(RECORD SET)
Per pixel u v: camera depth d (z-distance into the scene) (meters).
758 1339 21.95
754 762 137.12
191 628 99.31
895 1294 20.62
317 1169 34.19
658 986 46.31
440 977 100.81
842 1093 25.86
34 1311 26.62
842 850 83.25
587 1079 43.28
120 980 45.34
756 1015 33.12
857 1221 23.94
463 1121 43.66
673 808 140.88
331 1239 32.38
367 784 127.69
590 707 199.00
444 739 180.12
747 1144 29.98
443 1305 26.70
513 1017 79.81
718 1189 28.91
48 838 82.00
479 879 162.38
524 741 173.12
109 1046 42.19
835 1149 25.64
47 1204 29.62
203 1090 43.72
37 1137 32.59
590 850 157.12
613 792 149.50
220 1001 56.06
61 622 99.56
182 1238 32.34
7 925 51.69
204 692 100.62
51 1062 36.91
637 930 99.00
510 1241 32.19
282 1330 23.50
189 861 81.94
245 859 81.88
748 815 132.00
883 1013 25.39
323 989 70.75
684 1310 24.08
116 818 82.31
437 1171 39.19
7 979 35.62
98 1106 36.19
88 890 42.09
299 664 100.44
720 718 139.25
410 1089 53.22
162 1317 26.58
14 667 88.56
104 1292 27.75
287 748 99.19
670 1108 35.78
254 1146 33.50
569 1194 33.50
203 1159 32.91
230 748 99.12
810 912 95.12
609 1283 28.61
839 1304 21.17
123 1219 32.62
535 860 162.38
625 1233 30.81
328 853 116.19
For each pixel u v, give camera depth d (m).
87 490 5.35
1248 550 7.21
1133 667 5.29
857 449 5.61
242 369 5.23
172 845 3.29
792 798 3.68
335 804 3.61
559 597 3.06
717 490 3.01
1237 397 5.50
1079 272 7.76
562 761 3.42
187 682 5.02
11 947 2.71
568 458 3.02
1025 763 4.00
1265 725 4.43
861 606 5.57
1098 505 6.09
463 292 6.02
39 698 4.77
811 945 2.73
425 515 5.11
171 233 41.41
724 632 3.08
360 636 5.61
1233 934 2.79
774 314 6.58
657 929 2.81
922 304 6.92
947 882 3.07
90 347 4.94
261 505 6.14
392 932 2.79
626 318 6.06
(End RECORD SET)
• INSTRUCTIONS FOR THE TASK: Exactly the lines from the one with "299 664 100.44" through the last line of the listing above must make up your answer.

• RESPONSE AREA:
299 664 100.44
720 718 139.25
410 1089 53.22
162 1317 26.58
14 667 88.56
104 1292 27.75
287 748 99.19
670 1108 35.78
254 1146 33.50
569 1194 33.50
203 1159 32.91
230 748 99.12
810 912 95.12
609 1283 28.61
839 1304 21.17
123 1219 32.62
535 860 162.38
625 1233 30.81
328 853 116.19
For each pixel u v, give camera depth d (m).
87 490 5.35
1248 550 7.21
1133 667 5.29
857 449 5.61
242 369 5.23
172 845 3.29
792 798 3.68
335 804 3.61
559 597 3.06
717 490 3.01
1237 397 5.50
1079 272 7.76
562 761 3.42
187 682 5.02
11 947 2.71
568 458 3.02
1025 763 4.00
1265 725 4.43
861 606 5.57
1098 505 6.09
463 292 6.02
39 698 4.77
811 945 2.73
425 515 5.11
171 233 41.41
724 632 3.08
360 636 5.61
1233 934 2.79
774 314 6.58
657 929 2.81
922 304 6.92
947 882 3.07
90 347 4.94
261 505 6.14
392 932 2.79
626 318 6.06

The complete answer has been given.